Und so können wir heute in der Heilbronner Stimme (11.3.2023: 28) lesen, dass genau diese drei Parteien Ende März einen solchen Antrag im Gemeinderat einbringen möchten. Unisono sprechen sie nun davon, dass sie „vielfältige Angebote“, „abwechslungsreiche Gastronomie“ und „eine attraktive und lebendige Innenstadt wollen.“ — was das alles mit einer Markthalle zu tun hat, können wohl nur ausgefuchste Lokalpolitiker verstehen.

Diese Stadträte könnten auch einmal mehrheitlich dafür sorgen, dass das Ordnungsamt seine Arbeit macht, die Stadtreinigung so langsam in die Puschen kommt und vor allem, dass einmal unsere Straßen in der Kernstadt, wie z. B. die Turmstraße oder die Lohtorstraße, saniert werden und wir zudem ein tragfähiges und zukunftsorientiertes Innenstadtkonzept bekommen — dazu gehört auch eine Markthalle.

Immer nur erst abwarten, bis Dieter Schwarz Geld in die Hand nimmt, ist keine gute Stadtpolitik.

Schwerpunkte

Unsere Stadtverwaltung hat schon immer ihre Schwerpunkte, vor allem den eigenen Mitarbeitern muss es ganz besonders gut gehen. Schon lange können diese auf eine eigene Tiefgarage zurückgreifen, wohl schon länger auch sehr günstig mit den öffentlichen Verkehrsmitteln fahren und jetzt, da das Fahrrad auch in Heilbronn etwas populärer wird, bekommen die Mitarbeiter neue großzügige Umkleiden mit Duschen, damit sie sich von der Fahrt mit dem E-Bike standesgemäß erholen können.

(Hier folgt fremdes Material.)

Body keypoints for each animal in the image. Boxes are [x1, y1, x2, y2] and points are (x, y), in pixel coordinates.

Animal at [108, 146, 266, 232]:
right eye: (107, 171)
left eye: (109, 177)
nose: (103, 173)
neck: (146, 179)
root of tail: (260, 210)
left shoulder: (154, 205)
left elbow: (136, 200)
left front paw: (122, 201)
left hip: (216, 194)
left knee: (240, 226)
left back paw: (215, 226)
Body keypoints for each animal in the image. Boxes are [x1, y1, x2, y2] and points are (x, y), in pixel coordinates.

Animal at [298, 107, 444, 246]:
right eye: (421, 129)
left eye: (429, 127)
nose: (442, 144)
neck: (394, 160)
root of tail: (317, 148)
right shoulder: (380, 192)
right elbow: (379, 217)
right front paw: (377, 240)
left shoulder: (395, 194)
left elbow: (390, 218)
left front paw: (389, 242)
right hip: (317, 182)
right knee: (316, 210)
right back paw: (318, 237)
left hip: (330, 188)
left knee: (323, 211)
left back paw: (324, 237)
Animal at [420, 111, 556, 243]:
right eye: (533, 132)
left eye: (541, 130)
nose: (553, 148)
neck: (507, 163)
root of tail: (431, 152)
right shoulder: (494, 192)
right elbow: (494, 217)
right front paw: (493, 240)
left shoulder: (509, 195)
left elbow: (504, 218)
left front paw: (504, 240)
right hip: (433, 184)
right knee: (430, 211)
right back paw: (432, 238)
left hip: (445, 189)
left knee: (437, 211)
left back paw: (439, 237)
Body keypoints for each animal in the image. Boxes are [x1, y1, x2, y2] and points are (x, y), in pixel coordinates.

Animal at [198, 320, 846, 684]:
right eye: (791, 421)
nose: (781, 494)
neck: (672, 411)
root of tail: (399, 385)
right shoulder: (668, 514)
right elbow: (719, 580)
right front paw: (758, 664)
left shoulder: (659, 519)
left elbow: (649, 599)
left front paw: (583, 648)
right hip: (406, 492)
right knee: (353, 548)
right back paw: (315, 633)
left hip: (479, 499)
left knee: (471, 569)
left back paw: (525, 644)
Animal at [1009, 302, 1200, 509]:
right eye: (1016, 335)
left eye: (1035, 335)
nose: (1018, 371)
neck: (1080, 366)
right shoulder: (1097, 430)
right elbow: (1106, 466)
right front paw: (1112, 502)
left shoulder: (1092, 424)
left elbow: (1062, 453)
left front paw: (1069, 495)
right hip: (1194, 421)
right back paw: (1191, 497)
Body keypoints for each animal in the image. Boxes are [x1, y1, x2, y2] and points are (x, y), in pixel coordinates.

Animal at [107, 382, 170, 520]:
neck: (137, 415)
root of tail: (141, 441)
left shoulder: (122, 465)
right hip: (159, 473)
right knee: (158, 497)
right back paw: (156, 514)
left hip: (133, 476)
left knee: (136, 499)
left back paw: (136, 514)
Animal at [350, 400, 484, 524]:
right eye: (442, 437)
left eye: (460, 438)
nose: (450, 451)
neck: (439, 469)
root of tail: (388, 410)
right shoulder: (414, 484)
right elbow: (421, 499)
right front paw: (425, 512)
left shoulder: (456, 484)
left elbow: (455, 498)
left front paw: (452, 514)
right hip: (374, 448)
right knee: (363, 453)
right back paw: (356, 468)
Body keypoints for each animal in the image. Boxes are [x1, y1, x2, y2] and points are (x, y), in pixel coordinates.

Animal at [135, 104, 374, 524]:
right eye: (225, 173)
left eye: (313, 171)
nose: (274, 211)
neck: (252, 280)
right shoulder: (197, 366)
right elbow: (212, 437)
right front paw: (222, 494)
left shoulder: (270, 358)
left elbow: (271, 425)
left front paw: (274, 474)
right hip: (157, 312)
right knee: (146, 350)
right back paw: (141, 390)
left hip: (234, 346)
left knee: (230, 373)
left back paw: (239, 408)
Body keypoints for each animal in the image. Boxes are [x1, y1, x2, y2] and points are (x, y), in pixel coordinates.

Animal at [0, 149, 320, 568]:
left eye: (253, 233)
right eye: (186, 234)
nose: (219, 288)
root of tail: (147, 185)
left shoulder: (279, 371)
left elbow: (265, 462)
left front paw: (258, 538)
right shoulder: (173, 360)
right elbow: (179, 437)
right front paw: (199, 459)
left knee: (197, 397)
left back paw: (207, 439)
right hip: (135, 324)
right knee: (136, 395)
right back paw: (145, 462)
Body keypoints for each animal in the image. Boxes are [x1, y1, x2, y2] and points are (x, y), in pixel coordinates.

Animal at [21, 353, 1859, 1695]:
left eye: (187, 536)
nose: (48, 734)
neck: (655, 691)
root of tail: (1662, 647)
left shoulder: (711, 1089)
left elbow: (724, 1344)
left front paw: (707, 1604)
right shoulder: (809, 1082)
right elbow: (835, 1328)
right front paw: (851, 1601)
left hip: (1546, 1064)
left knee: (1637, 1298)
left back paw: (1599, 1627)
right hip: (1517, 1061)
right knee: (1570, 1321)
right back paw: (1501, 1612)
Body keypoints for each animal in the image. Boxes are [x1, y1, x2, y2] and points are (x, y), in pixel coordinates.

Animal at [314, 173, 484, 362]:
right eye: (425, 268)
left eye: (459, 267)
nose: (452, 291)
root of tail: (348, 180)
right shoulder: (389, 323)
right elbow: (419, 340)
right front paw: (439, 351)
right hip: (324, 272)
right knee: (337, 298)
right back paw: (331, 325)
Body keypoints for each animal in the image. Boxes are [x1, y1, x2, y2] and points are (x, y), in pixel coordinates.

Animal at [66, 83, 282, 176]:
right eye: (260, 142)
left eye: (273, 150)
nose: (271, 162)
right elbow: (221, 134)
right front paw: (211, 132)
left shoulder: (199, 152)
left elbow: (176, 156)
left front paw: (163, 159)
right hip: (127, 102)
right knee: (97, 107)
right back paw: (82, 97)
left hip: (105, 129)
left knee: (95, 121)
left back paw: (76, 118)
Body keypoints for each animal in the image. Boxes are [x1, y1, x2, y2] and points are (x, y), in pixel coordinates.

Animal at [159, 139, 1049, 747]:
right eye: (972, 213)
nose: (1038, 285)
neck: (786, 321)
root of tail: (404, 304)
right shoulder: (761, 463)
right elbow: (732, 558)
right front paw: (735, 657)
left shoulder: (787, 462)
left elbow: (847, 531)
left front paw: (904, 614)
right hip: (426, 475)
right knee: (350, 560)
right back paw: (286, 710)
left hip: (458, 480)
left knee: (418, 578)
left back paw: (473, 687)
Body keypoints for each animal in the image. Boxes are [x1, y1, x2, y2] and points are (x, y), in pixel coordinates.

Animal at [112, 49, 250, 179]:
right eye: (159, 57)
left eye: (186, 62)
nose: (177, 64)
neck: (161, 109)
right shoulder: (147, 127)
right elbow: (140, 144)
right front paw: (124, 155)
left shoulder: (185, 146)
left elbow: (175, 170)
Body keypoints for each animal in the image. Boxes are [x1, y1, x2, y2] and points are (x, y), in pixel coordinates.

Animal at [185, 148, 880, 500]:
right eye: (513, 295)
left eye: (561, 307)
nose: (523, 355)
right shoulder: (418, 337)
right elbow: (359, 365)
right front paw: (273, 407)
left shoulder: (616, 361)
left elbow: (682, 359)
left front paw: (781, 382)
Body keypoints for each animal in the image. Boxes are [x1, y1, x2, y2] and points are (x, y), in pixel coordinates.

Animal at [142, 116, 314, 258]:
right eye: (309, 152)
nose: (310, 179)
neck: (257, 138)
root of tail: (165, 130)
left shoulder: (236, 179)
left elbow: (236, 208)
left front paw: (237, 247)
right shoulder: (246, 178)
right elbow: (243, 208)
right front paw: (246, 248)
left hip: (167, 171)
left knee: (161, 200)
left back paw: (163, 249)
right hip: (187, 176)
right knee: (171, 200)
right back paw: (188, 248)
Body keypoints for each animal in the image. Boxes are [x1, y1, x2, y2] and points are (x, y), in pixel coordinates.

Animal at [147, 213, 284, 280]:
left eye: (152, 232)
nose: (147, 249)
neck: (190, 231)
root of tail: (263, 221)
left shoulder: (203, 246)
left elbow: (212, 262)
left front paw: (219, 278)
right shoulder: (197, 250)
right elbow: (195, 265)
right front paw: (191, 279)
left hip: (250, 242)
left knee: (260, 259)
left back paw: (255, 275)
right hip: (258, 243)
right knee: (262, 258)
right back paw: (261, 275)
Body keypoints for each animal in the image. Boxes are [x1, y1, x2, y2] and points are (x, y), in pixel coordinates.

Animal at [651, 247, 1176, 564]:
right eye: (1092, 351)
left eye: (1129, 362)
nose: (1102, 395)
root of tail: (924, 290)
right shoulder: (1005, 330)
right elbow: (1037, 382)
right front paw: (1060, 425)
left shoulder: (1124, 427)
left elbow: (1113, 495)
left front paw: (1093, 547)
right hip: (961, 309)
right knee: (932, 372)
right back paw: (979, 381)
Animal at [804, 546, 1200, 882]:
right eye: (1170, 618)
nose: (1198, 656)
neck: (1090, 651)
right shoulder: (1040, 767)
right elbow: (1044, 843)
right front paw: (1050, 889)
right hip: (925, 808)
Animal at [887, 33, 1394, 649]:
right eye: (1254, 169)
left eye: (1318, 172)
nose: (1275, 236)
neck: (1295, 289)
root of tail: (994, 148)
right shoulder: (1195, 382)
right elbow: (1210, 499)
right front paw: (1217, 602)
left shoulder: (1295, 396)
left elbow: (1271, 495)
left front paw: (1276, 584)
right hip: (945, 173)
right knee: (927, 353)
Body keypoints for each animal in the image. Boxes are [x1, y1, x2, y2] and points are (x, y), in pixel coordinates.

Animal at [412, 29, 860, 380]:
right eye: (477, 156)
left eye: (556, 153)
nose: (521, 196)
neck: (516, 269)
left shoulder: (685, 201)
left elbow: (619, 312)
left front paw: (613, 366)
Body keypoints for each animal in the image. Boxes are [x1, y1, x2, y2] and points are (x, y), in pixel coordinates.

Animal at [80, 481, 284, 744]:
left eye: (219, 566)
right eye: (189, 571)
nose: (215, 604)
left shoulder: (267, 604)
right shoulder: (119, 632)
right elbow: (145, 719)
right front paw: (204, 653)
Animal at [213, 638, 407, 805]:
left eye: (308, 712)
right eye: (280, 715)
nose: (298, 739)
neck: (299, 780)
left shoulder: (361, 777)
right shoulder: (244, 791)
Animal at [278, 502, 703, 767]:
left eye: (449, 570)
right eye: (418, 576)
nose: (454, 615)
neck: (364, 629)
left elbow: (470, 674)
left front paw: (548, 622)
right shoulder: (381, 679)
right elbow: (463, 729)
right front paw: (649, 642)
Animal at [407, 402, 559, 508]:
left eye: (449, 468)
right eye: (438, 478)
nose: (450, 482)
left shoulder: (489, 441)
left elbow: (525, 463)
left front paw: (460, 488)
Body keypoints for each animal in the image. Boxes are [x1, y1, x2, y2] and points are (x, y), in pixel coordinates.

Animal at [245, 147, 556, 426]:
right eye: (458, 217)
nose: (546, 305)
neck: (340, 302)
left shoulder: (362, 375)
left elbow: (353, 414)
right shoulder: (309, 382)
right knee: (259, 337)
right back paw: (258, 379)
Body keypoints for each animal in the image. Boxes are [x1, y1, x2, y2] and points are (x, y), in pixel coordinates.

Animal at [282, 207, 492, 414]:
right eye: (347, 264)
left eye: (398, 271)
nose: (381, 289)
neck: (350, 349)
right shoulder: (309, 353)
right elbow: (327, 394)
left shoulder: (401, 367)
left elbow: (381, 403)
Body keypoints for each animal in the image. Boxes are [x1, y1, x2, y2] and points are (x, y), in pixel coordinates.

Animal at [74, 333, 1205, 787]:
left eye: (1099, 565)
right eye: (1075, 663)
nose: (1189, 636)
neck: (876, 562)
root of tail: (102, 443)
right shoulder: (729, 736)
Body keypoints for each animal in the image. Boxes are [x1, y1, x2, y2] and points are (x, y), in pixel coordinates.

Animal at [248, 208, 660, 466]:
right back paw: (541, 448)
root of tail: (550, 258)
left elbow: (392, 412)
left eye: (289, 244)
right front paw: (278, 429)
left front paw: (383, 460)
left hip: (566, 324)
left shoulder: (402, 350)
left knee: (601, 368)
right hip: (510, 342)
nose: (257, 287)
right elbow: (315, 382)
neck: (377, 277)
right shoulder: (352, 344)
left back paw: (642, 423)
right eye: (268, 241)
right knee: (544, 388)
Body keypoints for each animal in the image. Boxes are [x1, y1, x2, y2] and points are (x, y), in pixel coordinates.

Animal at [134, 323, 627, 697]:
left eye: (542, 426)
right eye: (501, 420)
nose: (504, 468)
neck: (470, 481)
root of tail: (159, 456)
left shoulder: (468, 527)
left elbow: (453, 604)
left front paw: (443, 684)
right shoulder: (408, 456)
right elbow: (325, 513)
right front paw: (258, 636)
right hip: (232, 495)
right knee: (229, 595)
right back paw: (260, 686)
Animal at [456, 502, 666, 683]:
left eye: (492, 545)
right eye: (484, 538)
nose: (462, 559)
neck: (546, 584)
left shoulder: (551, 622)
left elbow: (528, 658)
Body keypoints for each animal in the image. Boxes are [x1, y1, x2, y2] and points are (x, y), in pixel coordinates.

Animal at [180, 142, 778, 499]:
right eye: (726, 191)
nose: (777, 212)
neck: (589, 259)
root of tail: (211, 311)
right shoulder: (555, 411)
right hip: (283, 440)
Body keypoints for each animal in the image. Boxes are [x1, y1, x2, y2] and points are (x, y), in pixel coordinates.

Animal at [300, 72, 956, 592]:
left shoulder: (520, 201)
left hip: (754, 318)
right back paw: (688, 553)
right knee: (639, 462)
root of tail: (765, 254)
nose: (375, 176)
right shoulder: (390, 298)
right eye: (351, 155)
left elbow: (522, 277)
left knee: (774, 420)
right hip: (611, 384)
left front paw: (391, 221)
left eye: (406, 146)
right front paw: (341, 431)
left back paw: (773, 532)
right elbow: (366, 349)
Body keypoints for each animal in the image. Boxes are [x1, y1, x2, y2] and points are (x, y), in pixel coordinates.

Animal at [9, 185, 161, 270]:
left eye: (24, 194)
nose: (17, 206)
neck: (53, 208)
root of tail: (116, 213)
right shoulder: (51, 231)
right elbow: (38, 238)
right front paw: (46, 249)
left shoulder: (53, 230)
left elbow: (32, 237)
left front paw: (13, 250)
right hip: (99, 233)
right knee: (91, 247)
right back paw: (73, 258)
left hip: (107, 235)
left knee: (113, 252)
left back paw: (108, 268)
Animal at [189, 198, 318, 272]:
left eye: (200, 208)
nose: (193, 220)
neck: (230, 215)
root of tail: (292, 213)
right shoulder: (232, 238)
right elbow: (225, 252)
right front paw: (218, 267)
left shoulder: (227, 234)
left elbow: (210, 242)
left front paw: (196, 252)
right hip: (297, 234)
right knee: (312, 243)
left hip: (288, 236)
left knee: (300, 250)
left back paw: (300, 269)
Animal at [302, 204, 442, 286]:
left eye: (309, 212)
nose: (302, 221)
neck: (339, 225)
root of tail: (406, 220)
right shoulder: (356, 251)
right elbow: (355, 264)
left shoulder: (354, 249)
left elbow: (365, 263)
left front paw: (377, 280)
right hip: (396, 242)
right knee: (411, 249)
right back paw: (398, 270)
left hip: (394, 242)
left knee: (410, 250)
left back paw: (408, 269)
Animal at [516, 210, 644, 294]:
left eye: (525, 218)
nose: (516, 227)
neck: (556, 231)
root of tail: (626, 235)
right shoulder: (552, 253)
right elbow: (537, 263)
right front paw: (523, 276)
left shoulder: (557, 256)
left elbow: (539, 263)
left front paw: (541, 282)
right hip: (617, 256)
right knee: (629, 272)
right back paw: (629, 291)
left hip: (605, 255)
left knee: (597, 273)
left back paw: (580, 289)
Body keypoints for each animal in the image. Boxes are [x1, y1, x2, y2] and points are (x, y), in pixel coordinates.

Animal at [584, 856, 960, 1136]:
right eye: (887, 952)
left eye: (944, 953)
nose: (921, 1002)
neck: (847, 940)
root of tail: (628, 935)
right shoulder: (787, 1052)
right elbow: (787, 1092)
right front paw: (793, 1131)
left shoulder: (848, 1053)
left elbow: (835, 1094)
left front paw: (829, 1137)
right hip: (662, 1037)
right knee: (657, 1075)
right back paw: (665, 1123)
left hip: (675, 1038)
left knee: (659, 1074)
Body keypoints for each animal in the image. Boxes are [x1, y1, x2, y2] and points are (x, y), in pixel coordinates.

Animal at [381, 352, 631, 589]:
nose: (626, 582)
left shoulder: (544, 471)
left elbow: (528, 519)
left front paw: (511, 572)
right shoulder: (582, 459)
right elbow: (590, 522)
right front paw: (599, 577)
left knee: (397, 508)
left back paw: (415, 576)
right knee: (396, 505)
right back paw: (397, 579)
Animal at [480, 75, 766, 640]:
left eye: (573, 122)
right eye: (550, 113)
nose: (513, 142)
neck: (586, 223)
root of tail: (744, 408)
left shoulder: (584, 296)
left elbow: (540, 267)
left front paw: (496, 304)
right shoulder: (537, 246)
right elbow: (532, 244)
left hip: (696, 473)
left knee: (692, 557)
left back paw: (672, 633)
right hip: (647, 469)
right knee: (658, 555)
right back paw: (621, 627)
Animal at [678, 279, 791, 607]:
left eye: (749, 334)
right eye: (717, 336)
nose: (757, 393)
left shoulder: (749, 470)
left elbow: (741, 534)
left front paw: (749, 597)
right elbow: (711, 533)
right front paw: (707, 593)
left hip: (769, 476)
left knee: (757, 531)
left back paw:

Das Ganze soll uns Bürger in einer ersten Schätzung fast 400 000 Euro kosten, und dabei sind die laufenden Unterhaltskosten und die Ausfallzeiten der städtischen Mitarbeiter, denn die veranschlagten sechs Duschen wollen doch auch genutzt werden, nicht mit eingerechnet. Man hätte sich auch ein Beispiel am jüngst erstellten Bildungscampus nehmen können, denn da gibt es so etwas nicht — im Bildungscampus sind aber auch keine städtischen Mitarbeiter beschäftigt.

Und wer sich jetzt fragt, wo die 400 000 Euro überhaupt herkommen sollen, den kann ich beruhigen, denn dafür bekommt die Grünewaldschule die dringend benötigten neuen Fenster nicht.